Porque el Alfonso de cuarenta años que vemos en todas las escenas no es el mismo, ya sea niño o joven, que ven el resto de los personajes, y entonces se produce la situación extrañada de que el protagonista esté interpretando su vida en lugar de vivirla, visitándola como si se tratara de una puesta en escena donde la ilación entre momentos es débil y no responde a una relación causal, un poco como sucede en los viajes de aventuras empezando, claro está, por La Odisea. Hay algo que surge de ese movimiento, de ese recorrido por el pasado constituido por episodios que se yuxtaponen sin comunicación entre sí, que tiene que ver con la aventura. No es casual, en ese sentido, que todo el recorrido esté pautado por los títulos de los libros de la Colección Robin Hood, esos viejos volúmenes de tapas duras amarillas por medio de los cuales muchxs que pertenecemos a la misma generación del protagonista y crecimos en los ochenta accedimos a relatos como La isla del Tesoro, de Stevenson o La vuelta al mundo en ochenta días, de Julio Verne.

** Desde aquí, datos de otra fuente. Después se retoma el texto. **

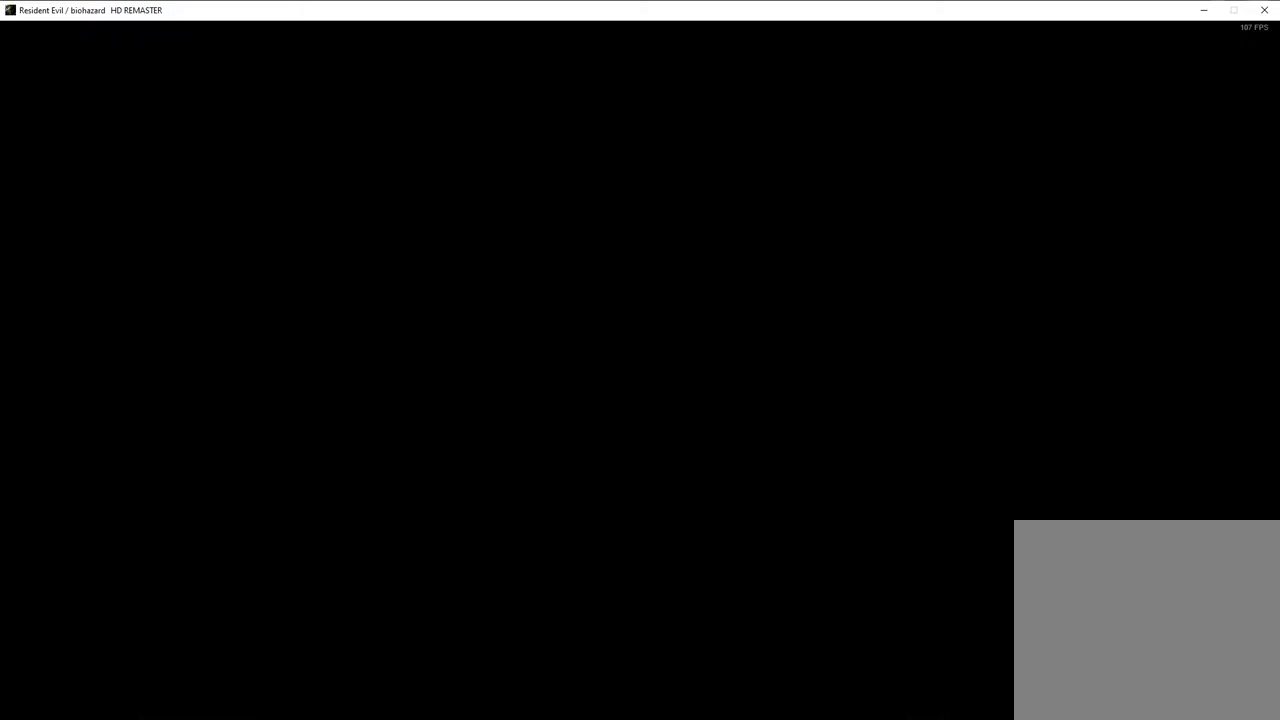
{"buttons": ["SQUARE", "DPAD_UP"], "left_stick": "center", "right_stick": "center", "events": []}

Lo interesante es que la vida de Alfonso, o los momentos de esa vida que recorre fragmentariamente, no tienen mucho de particular. Son, por el contrario, casi genéricos: hay un verano en la playa con la madre y el padre, una noche a solas con la hija, una visita a la ex (Julieta Zylberberg) para que le diga una vez más por qué lo dejó, dos novias de la juventud, una banda de amigos asolada por un villano llamado Kaluma. Pero incluso en esos episodios comunes, que podrían ser los de la vida de cualquiera, surge algo del orden de lo poético, una intensidad extra que podría tener la vida cuando no se la está viviendo ni recordando –no es el pasado exactamente lo que está en juego en Las olas– sino asistiendo a ella como si estuviera fuera del tiempo. Eso, en cierta forma, es lo mítico. Y aquí procede exclusivamente, parece decir la película, de cierta forma de narrar, cierta disposición por la cual una vida puede percibirse como aventura, con sus eventos premonitorios, sus bifurcaciones, sus intrigas. Porque lo que es fácil de olvidar, sobre todo a esa edad clave en la que está Alfonso que es la del desencanto, es que todo lo que vino antes fue pura expectativa, pura esperanza. De hecho, dos de los momentos más conmovedores de la película tienen que ver con esa idea: en uno, la mamá de Alfonso (Fabiana Charlo, de una dulzura difícil de explicar) le lee el final de La vuelta al mundo en ochenta días, en el que Phileas Fogg se queda con la chica. En otro, un amigo de la juventud de Alfonso le pregunta cómo será el futuro. “¿Sigo tocando con la banda?”, “¿Me casé?”, “¿Me separé?”, “¿Estoy solo?”, hasta que no puede soportarlo más y pide “Paremos acá”. Las olas parece, en su conjunto, un antídoto conmovedor para esa sensación angustiante y fatídica.